The truth is that in the three years I’ve been with Gavin, he’s never made me feel this way. Of course we’ve had plenty of fun together, and the sex has always been good, but this is different. It feels like the night changed something about me, and I’m not sure I can go back to the way things were.
I’m starting to drift off on the couch, so I decide to put my work away and head to bed. Hopefully tomorrow will bring more clarity and I’ll be able to do my job properly. Carrie is counting on me, and I can’t let my partner down. After brushing my teeth and washing up, I get in bed and turn out the light, quickly falling asleep.
***
I blink my eyes a few times and realize that it’s the middle of the night and I’m out of bed, standing in front of my bedroom window that looks out over the San Francisco Bay.

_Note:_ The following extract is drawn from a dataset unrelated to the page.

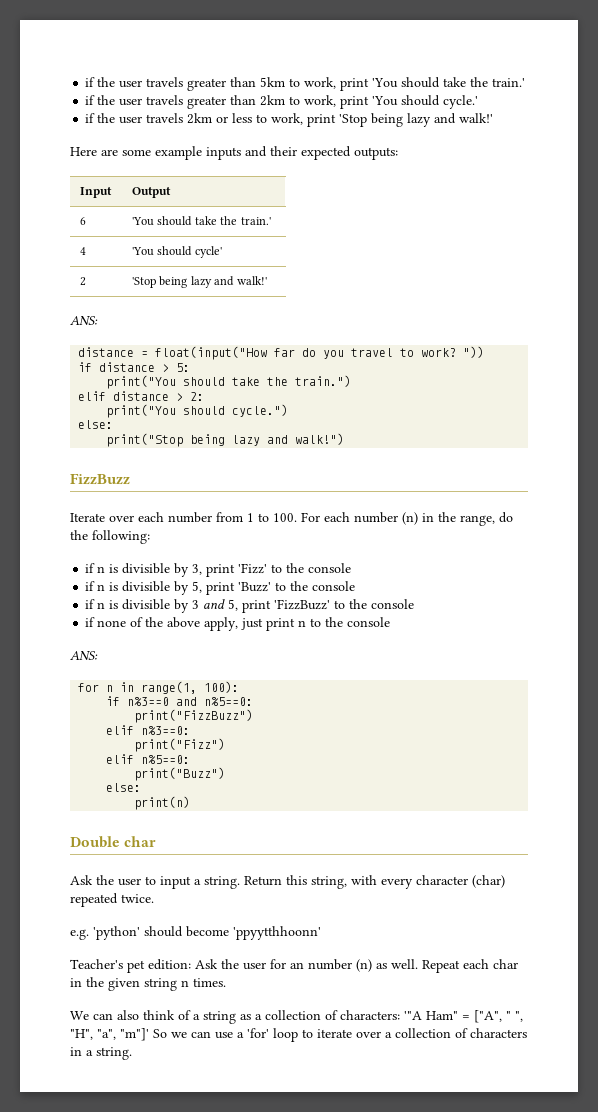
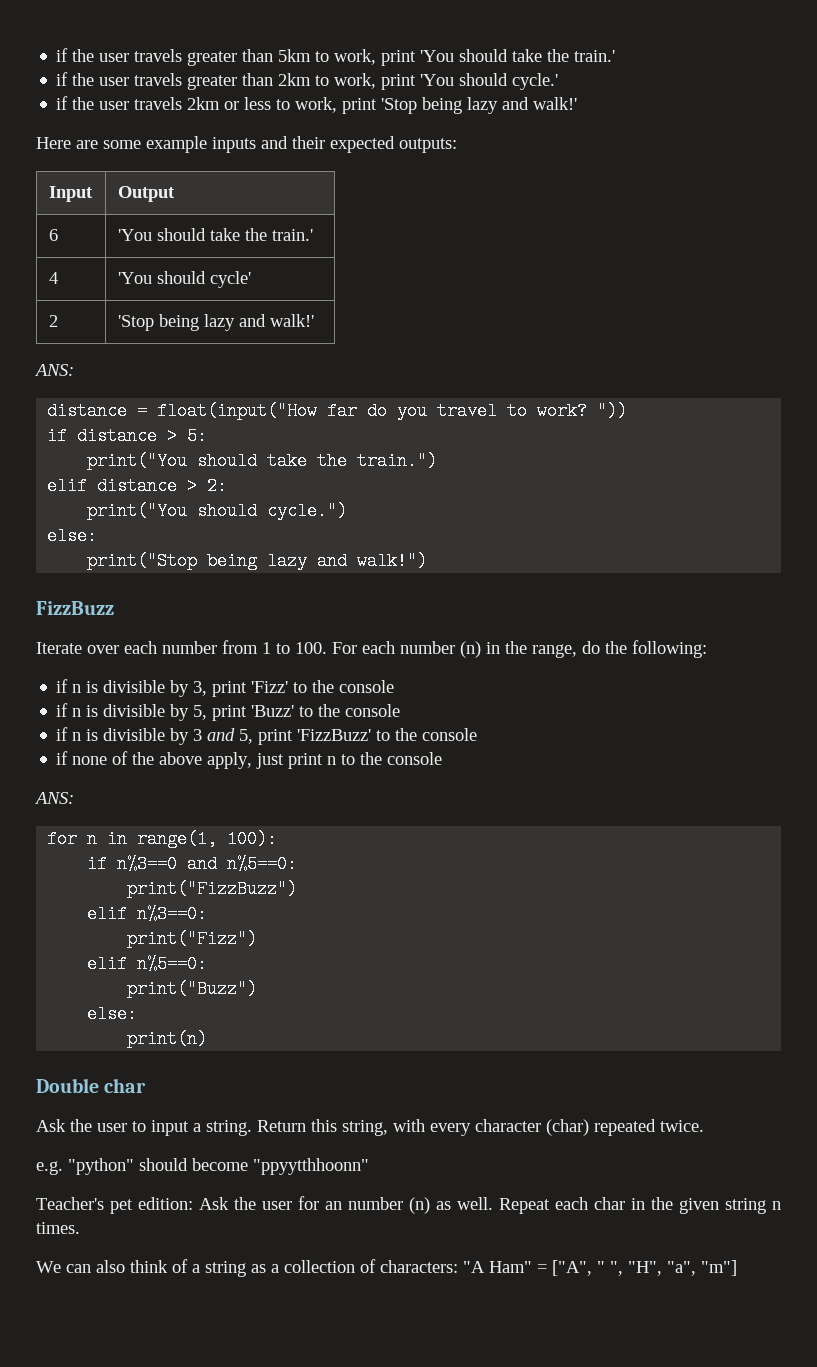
[93,926,140,940] 'python' -> [68,1158,134,1175] "python"
[233,926,321,940] 'ppyytthhoonn' -> [253,1158,369,1175] "ppyytthhoonn"
[404,1011,422,1020] '"A -> [463,1261,485,1273] "A
[120,1028,527,1042] [70,1047,132,1060] "m"]' So we can use a 'for' loop to iterate over a collection of characters in a string. -> [701,1260,737,1276] "m"]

It takes a second for my eyes to focus, but there’s a strange green and pink glow to the sky that reminds me of the northern lights I saw in Iceland. I squint through the glass, looking harder, knowing that it’s impossible. San Francisco is too far south to see the lights. There must be something going on in the city, a light show or a club opening or something.
With a yawn, I’m about to go back to bed when my eyes drift to the windowpane I was just looking through. I didn’t notice it when I was looking out at the bay, but now I see an outline of the cabin drawn in the condensation. My jaw drops as I stare at it in shock. Just like with my sketches, I have no memory of drawing the structure. Something is making me do this…but why?